The following articles are contained in CJ

107.4

Abstracts of Articles

IRONY AND THE REJECTION OF IMAGINED ALTERNATIVES IN EURIPIDES' ALCESTIS

by Brian Lush
Abstract:

Euripides' Alcestis employs irony and what I will call discrepant mythic subtexts to
create narrative tension in the production of a play whose outcome is announced from
the outset. Euripides uses these devices to involve his audience in the process
of considering and rejecting imagined alternatives to the play's announced outcome.
Euripides introduces variant outcomes by dramatizing a verbal altercation between Apollo
and Thanatos. Further, the drama includes several references to myths of unsuccessful
or incomplete rescue from death along with the theme of death's inescapability.
These instances engage the audience by inviting us to consider and reject imagined
alternatives to the play's known conclusion. Finally, the sophisticated dramatic
irony used by Heracles in the exodos serves as a formal, rhetorical iteration of
Euripides' technique of inviting consideration and rejection of imagined alternatives.

WOVEN ALLITERATION IN THE DE RERUM NATURA

by George Hendren
Abstract:

Lucretius' use of alliteration in the De Rerum Natura employs interlocking alliterative
patterns that are "woven" in such a way as to reflect his use of the poetic metaphor of
weaving. Common Latin weaving vocabulary (exordia, implico, necto, radius, texo/textura, etc.)
plays an important role in identifying each passage that contains interlocked alliteration.
This article employs Burke's theories regarding "concealed alliteration" to demonstrate how
these "colliterative" occurrences add new texture to an already rich and complex poem.

"HIS TURN TO CRY": TIBULLUS' MARATHUS CYCLE (1.4, 1.8 AND 1.9) AND ROMAN ELEGY

by Megan O Drinkwater
Abstract:

This article resituates the Marathus cycle, unique in Roman elegy for its focus on
homoerotic love, within its wider elegiac context, arguing that the poems may be read
as an encapsulation of elegy as a whole. It focuses on the interchangeability of male
and female roles to illustrate how the presentation of the characters that populate
these elegies both typifyies and reinforces the norms of Latin love elegy while nonetheless
retaining the centrality of elegy's male speaker.

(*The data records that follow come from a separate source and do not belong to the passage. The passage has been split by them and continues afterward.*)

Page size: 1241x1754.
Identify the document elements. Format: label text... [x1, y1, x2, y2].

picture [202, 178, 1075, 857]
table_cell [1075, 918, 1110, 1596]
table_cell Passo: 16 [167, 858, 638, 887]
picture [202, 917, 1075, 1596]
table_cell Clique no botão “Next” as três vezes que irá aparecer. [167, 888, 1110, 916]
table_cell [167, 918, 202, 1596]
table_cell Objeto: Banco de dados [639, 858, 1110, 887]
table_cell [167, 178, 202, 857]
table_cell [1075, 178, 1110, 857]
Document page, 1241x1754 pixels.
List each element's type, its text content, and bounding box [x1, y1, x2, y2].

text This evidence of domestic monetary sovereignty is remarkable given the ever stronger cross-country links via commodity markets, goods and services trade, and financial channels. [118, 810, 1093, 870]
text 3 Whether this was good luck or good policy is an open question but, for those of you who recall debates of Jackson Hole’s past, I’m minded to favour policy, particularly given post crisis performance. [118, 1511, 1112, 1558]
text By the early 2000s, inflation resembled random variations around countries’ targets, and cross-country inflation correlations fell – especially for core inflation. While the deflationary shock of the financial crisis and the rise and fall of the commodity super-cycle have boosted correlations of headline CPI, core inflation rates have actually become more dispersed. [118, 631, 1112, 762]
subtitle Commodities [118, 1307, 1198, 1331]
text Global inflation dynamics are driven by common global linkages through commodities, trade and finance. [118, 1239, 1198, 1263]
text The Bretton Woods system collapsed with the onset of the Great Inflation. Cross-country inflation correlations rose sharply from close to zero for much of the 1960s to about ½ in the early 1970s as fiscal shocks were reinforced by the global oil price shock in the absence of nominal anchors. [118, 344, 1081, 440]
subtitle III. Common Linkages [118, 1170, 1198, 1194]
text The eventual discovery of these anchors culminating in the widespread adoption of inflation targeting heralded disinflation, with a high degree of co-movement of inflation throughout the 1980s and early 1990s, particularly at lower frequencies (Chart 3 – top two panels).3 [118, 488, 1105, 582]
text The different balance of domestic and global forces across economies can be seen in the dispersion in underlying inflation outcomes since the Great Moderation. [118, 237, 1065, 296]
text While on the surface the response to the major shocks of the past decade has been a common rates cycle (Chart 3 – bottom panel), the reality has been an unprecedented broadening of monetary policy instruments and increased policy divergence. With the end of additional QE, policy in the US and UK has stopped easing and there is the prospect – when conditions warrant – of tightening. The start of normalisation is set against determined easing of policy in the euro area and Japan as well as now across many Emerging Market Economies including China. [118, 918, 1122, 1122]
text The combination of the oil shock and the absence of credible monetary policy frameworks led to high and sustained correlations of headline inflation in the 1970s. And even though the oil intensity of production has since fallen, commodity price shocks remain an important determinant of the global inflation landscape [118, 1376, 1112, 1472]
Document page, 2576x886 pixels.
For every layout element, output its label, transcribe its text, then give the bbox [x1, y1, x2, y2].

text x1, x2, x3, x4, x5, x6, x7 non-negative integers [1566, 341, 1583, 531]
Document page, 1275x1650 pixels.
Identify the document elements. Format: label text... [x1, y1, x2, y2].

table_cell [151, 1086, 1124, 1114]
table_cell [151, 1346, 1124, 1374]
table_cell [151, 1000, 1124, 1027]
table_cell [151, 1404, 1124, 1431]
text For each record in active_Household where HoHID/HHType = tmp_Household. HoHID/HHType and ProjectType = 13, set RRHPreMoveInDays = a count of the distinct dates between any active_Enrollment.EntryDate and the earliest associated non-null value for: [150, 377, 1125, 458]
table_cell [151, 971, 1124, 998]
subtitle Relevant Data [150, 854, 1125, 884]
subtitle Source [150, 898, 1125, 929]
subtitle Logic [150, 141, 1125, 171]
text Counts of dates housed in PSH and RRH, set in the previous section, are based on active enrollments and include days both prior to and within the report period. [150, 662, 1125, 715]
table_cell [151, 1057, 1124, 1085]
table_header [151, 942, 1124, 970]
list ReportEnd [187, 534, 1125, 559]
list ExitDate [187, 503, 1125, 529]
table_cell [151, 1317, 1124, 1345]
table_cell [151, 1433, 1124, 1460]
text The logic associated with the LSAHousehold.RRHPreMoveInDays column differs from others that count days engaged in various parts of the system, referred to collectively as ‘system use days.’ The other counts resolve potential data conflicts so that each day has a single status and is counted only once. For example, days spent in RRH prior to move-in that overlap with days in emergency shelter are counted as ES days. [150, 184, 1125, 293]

MAIOR POST OTIA VIRTUS: PUBLIC AND PRIVATE IN STATIUS, SILVAE 3.5 AND 4.4

by Stephanie McCarter
Abstract:

This paper examines how Statius situates himself and his poetry amid the social complexities of Domitianic Rome, focusing on Silvae 3.5 and 4.4. Both poems offer carefully constructed recusationes that expose Statius' deep ambivalence toward his public poetic role as a writer of epic and panegyric, and his persona in these poems is analogous to that of Horace in the first book of Epistles. Though Statius desires public renown and in 4.4 shows how his public and private poetry are complexly interconnected, his essentially private nature precludes him from taking on the most public and potentially dangerous topic of epic song: the emperor Domitian.

Forum: PANDORA IN THE SECONDARY AND POST-SECONDARY CLASSROOM

by E. Del Chrol
Abstract:

This paper traces the origin and significance of elements in the modern versions of the
Pandora story that are not present in Hesiod. It then presents lesson plans pertinent to
these elements appropriate for the secondary and college classrooms with a view to teaching
close reading, cultural criticism, gender criticism and hermeneutics.